Егор Степанович долго лежал молча, закрыв глаза. Молчали и все. Как-то уравнялось дыхание. В тишине дыхание толпы раздувалось мерно, будто кузнечные мехи ленивого кузнеца. Клуня еще ниже спустила черный с белым горошком платок на глаза. Катай водил посошком по грязной трещине пола. Стешка – и та прислушалась, поднялась с табуретки и в тревоге глянула в заднюю избу.
– Дайте дорогу! Пропустите, – раздался в сенях голос. – Что тут стряслось?
Толпа расступилась, а Стешка кинулась и со всего разбегу повисла на короткой, сильной шее Яшки.
– Желанный ты мой, – только и сказала.
Ночью, когда угомонились широковцы, Яшка и Стешка, положив между собой Аннушку, тихо шептались за занавеской. Яшка привез с собой сто целковых и бумазейки Стешке на платье да синего сатина Аннушке.

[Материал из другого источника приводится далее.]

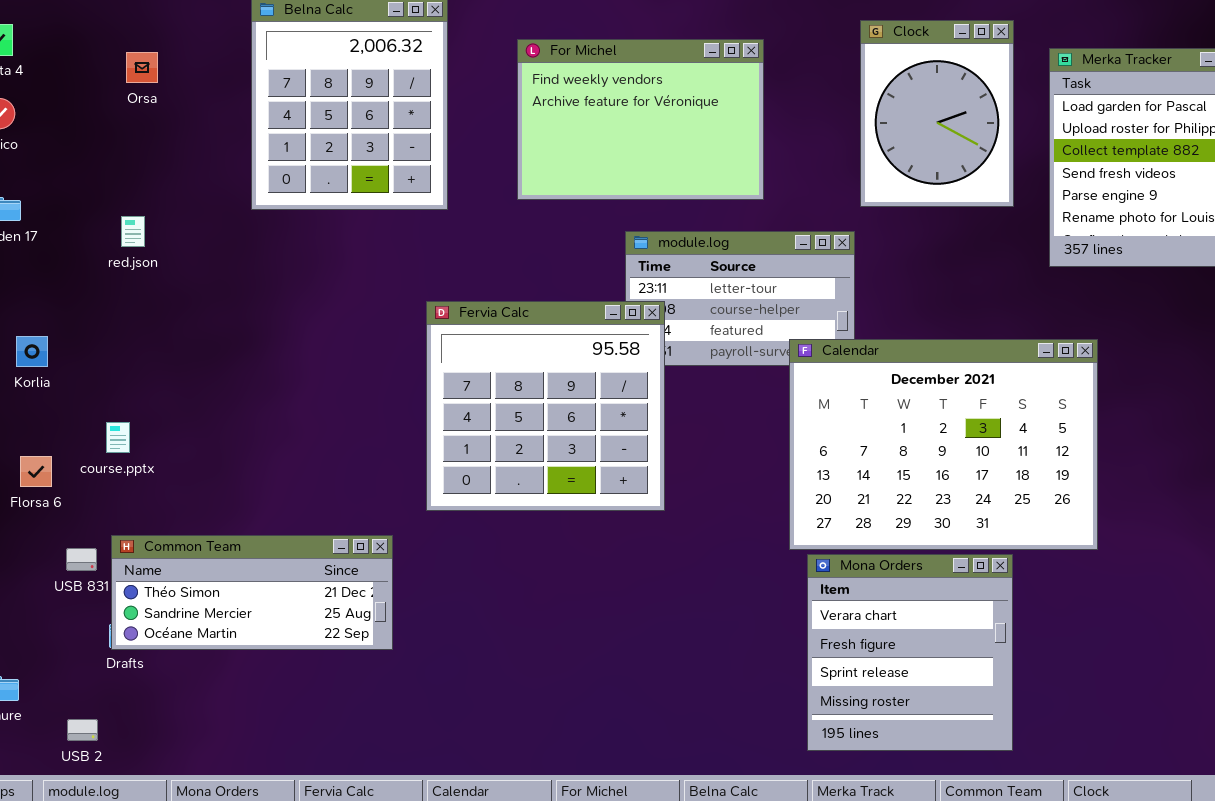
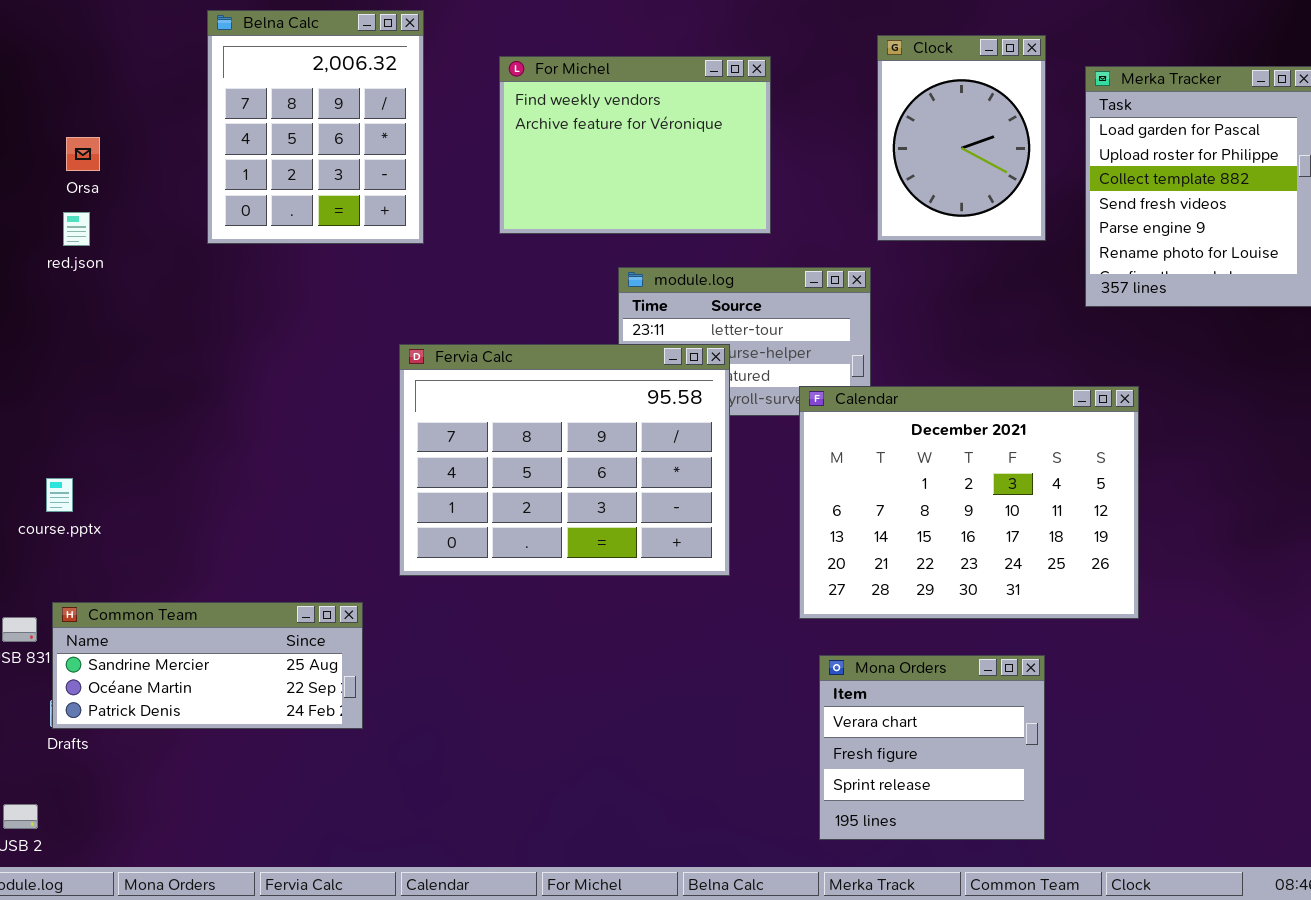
Orsa: [126,52,158,83] -> [66,137,100,171], moved
red.json: [121,216,145,247] -> [63,212,90,246], moved
Fervia Calc: [426,301,665,511] -> [399,344,730,576], resized
Common Team: [111,535,393,650] -> [52,602,363,729], scrolled down 1 row
Mona Orders: [807,554,1013,751] -> [819,655,1045,840], resized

Стешка гладила рукой яшкину грудь. Крепко целовала, тихо смеялась.
– Усы у тебя, борода растет. Ишь – колючка, – и горячей щекой прижималась к небритой бороде.
Яшка чуть приподнялся, большими ладонями обхватил Стешкину голову – волосы густой куделью рассыпались по розовой наволочке, тихо проговорил:
– Ты… Стешка?
– Что?
– Молодые-то бабы нонче…
– Яшка! Один ты… родной, – Стешка рванулась и губами закрыла рот Яшке.
Задыхаясь от Стешкиной– ласки, он засмеялся:
– Возьми Аннушку в зыбку…
Стешка поднялась, осторожно положила Аннушку в зыбку. Сорочка сползла и обнажила спину.
Потом еще шептались:
– Лошадь теперь купим… В артель подадимся. Подождем вот, что с ним будет… Может, и умрет… Тогда уходить из дома не надо… А без своего дома… трудов стоит жить…
6
По селу уже ходила молва, что Егор Степанович висит на волоске, скоро и его отправят на покой. Об этом особенно гремела Анчурка Кудеярова. Она на дню по нескольку раз забегала к Чухлявам, становилась перед Егором Степановичем, покачивая головой, тянула:
– А-а-а-а-а, умрет… Пра, умрет!
– Все умрем, – отвечали ей.
– Знамо, все умрем, – соглашалась она.
Несколько раз приходил и дедушка Катай. Егор Степанович давно еще полтину у него зажилил, вот и ходил дедушка, думал: может-де, перед смертью Егор Степанович и вернет полтину.
Егор же Степанович скрипел, кряхтел – не сдавался. Он заставил Клуню ввернуть в потолок кольцо, привязать к кольцу полотенце. И цеплялся тощими руками за полотенце, потягиваясь, хрипел:
– А я не подохну. Назло вам не подохну! Смерти моей ждете? И ты, старая, ждешь? Умру – не прощу… На том свете встретимся – скажу всем: она, мол, меня – жена законная – силой в гроб…
Клуня припадала к его ногам, выла, просила прощенья. Крепко прощенье держал Егор Степанович у себя за зубами – издевался.
А в утро воскресенья, когда надтреснутый колокол на церквешке задребезжал к обедне, Егор Степанович, выпив кружку квасу, начал «обирать себя»: дергал рукава, штаны, обводил кругом руками, будто сбрасывая с себя мелкие соломинки.
– Ну, матушка, собрался. Пра, собрался. Глядеть уж нечего, – решила Анчурка.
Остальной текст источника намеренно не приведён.